Lafarge is the only construction materials company to be listed on the 2006 ‘100 Global Most Sustainable Corporations in the World'. Lafarge has been committed to sustainable development for many years, pursuing a strategy that combines industrial know-how with performance, value creation, respect for employees and local cultures, environmental protection and the conservation of natural resources and energy. To make advances in building materials, Lafarge places the customer at the heart of its concerns. It offers the construction industry and the general public innovative solutions bringing greater safety, comfort and quality to their everyday surroundings.

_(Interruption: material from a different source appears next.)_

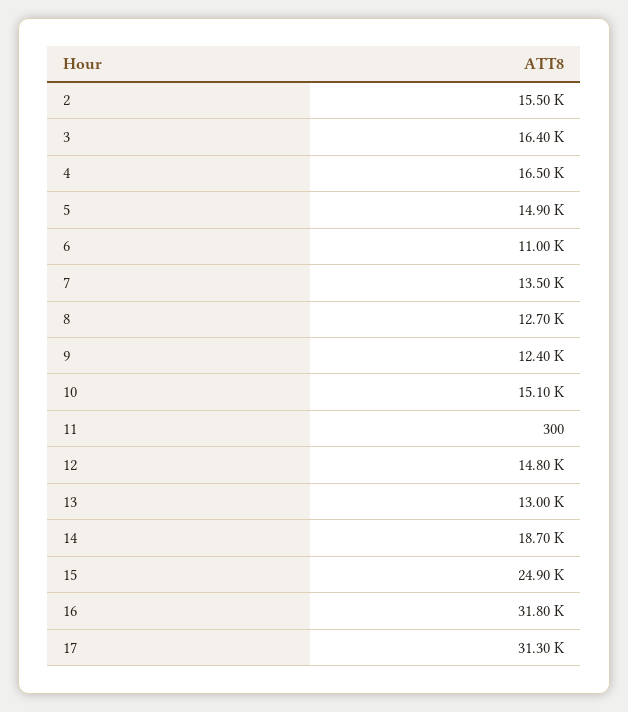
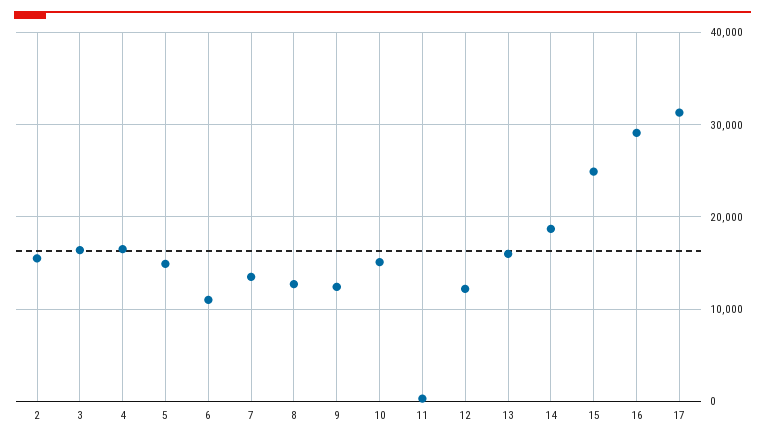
12: 14800 -> 12000
13: 13000 -> 16000
16: 31800 -> 29000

École Polytechnique enjoys a long tradition of scientific excellence in French higher education, fulfilling its mission of training people capable of designing and running complex innovative endeavors at the highest international level. In addition to a very solid multi-disciplinary scientific core, its four-year engineering degree courses also include modules in humanities, ethics and sports, and place a strong emphasis on interaction with business and industry. École Polytechnique also runs 19 master's degree courses and receives over 400 PhD students every year. The student population of 1500 includes 30% from outside France. The teaching staff numbers 400, and there are 600 researchers in 21 research centre laboratories. École Polytechnique is a member of ParisTech.

École Nationale des Ponts et Chaussées pursues a dual mission of teaching and research, training engineers and doctors with top-class scientific, technical and general skills in civil engineering, development, construction, transport, industry, economics and the environment. It has 1300 students, including 160 PhD students (35% of students are from outside France), and around 300 researchers at 13 laboratories. Operations are structured by two supporting networks in the form of ParisTech and the Marne la Vallée Polytechnicum.